__Задание 1__: Отредактируйте все записи ниже: замените «Fertige Lektionen» на «Fertige Kurse», остальное в записях не меняйте. Изображения в ответ не включайте.

__Фрагмент текста__:
::::::::
В таких коллизиях вполне «естественным» образом незаметно утрачивается первопричина, первопредмет, послуживший толчком к построению медиахимер. Его повторный выход на авансцену медиареальности в лучшем случае вызывает недоумение, а в худшем - просто нежелателен, порождает отторжение со стороны аудитории. Недоумение, впрочем, как форма мышления, предшествующая сознательному освоению предмета, пониманию (коррелирующая с хайдеггеровской «озабоченностью» миром), но не заменяющая его собой, тоже может стать поводом для фактографических или документальных «фокусов», но лишь для того, чтобы породить сомнения и лишь еще больше сгустить туман неистинности. Смакование неприглядных подробностей смертей Майкла Джексона или певицы Уитни Хьюстон, бесцеремонные репортажи, повествующие о спившихся, деградировавших, глубоко больных кумирах прежних лет, бесконечные светские хроники, призванные показать жизнь «как она есть на самом деле», - подобная вереница жанров как раз и призвана обеспечить «фактографией» эту иррациональность аудитории.
Специально подчеркнем этот важнейший пласт обоснований медиареальности: сугубая чувственность документалистики, идущая от утверждения визуализированности бытия как его якобы «истинности». Достоверность, противопоставленная истинности, порождает бурные и неудержимые напластования умозаключений, прочность которых спрятана исключительно в их рекурсивности, в саморазвитии. Возникает вполне очевидный вопрос, за счет какой энергии это самопорождение происходит и почему в определенный момент медиапризраки вдруг распадаются, как старая штукатурка, и начинают вызывать недоумение или смех.
Одно из качеств документальной недостоверности - это застывшая или искаженная темпо-ральность. Время, раскручиваемое медиареальностью, неудержимо уносит с собой социальные дефиниции, заставляя их постоянно плодиться и уничтожать своих предшественников. И при этом остаются «вешки» времени в виде застывших, словно соляные столбы, фигур, дат, катастроф и скандалов, призванных быть лишь иллюзорными сигналами в нашей медийной системе координат. Как писал Гегель, «чтобы проверить истину этой чувственной достоверности,
достаточно простого опыта. Мы запишем эту истину; от того, что мы ее запишем, истина не может проиграть, как не может она проиграть от того, что мы ее сохраняем. Если мы опять взглянем на записанную истину теперь, в этот полдень, мы должны будем сказать, что она выдохлась» [2, с. 103]. Неторопливое размышление, в которое погружает классический философский дискурс, конечно же, приведет к такому очевидному выводу. Но где в неклассической медиареальности взять эту роскошь неторопливости?!! К тому же акт записи в медиареальности - это ни много ни мало как раз тот самый акт смыслового наполнения социально «полого» человека, его искусственное продуцирование. Сакральный акт соотнесения с бытием, которое на поверку оказывается медиареальностью. Медиасистемы, формируя в лихорадочной быстроте новый тип человека, умножают и умножают факты, цепляясь за уже произнесенные слова и зафиксированные события. Их очевидность подтверждается не размышлением, и даже не восчувствованием, а наличием других фактов. Усомниться в истинности одного из них означает усомниться в том, являюсь ли я человеком (в окружающей нас медиареальности, конечно). Не в этом ли причина подростковых конфликтов с социальной реальностью, приводящих к человеческим катастрофам? Призрачная прочность медиареальности здесь обеспечивается еще и специфическим динамизмом развертывания медиаобразов, который одновременно еще больше утверждает статику и неповоротливость социальных дефиниций.
::::::::
__Материалы к заданию__:
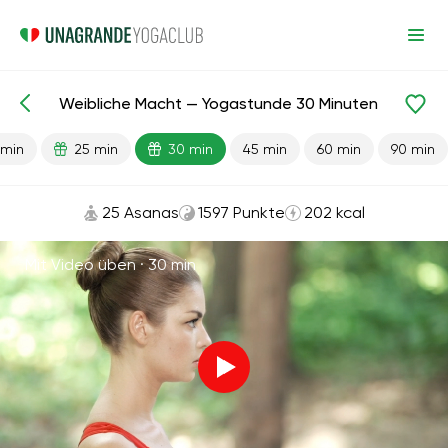
Weibliche Macht — Yogastunde 30 Minuten
Fertige Lektionen
Sex
 min
25 min
30 min
45 min
60 min
90 min
25 Asanas
1597 Punkte
202 kcal
Mit Video üben ·
30 min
::::::::
__Задание 2__: Выведите без изменений фрагмент текста о медиареальности, начиная с «Специально подчеркнем этот» и заканчивая «недоумение или смех.».

__Решение 1__:
Weibliche Macht — Yogastunde 30 Minuten
Fertige Kurse
Sex
 min
25 min
30 min
45 min
60 min
90 min
25 Asanas
1597 Punkte
202 kcal
Mit Video üben ·
30 min

__Решение 2__:
Специально подчеркнем этот важнейший пласт обоснований медиареальности: сугубая чувственность документалистики, идущая от утверждения визуализированности бытия как его якобы «истинности». Достоверность, противопоставленная истинности, порождает бурные и неудержимые напластования умозаключений, прочность которых спрятана исключительно в их рекурсивности, в саморазвитии. Возникает вполне очевидный вопрос, за счет какой энергии это самопорождение происходит и почему в определенный момент медиапризраки вдруг распадаются, как старая штукатурка, и начинают вызывать недоумение или смех.